### [Записи с данными]
—————

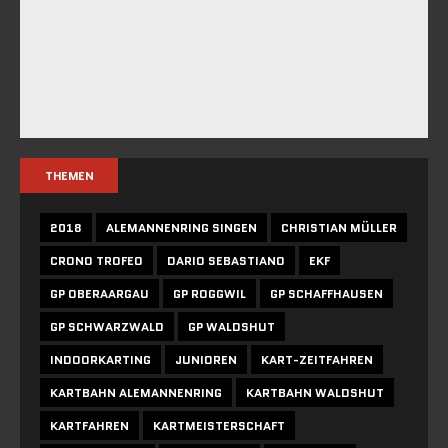
THEMEN
2018
ALEMANNENRING SINGEN
CHRISTIAN MÜLLER
CRONO TROFEO
DARIO SEBASTIANO
EKF
GP OBERAARGAU
GP ROGGWIL
GP SCHAFFHAUSEN
GP SCHWARZWALD
GP WALDSHUT
INDOORKARTING
JUNIOREN
KART-ZEITFAHREN
KARTBAHN ALEMANNENRING
KARTBAHN WALDSHUT
KARTFAHREN
KARTMEISTERSCHAFT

—————

Перепечатайте построчно и без изменений весь текст всех записей выше. Изображения в ответ не включайте.

### [ОТВЕТ НИЖЕ]
THEMEN
2018
ALEMANNENRING SINGEN
CHRISTIAN MÜLLER
CRONO TROFEO
DARIO SEBASTIANO
EKF
GP OBERAARGAU
GP ROGGWIL
GP SCHAFFHAUSEN
GP SCHWARZWALD
GP WALDSHUT
INDOORKARTING
JUNIOREN
KART-ZEITFAHREN
KARTBAHN ALEMANNENRING
KARTBAHN WALDSHUT
KARTFAHREN
KARTMEISTERSCHAFT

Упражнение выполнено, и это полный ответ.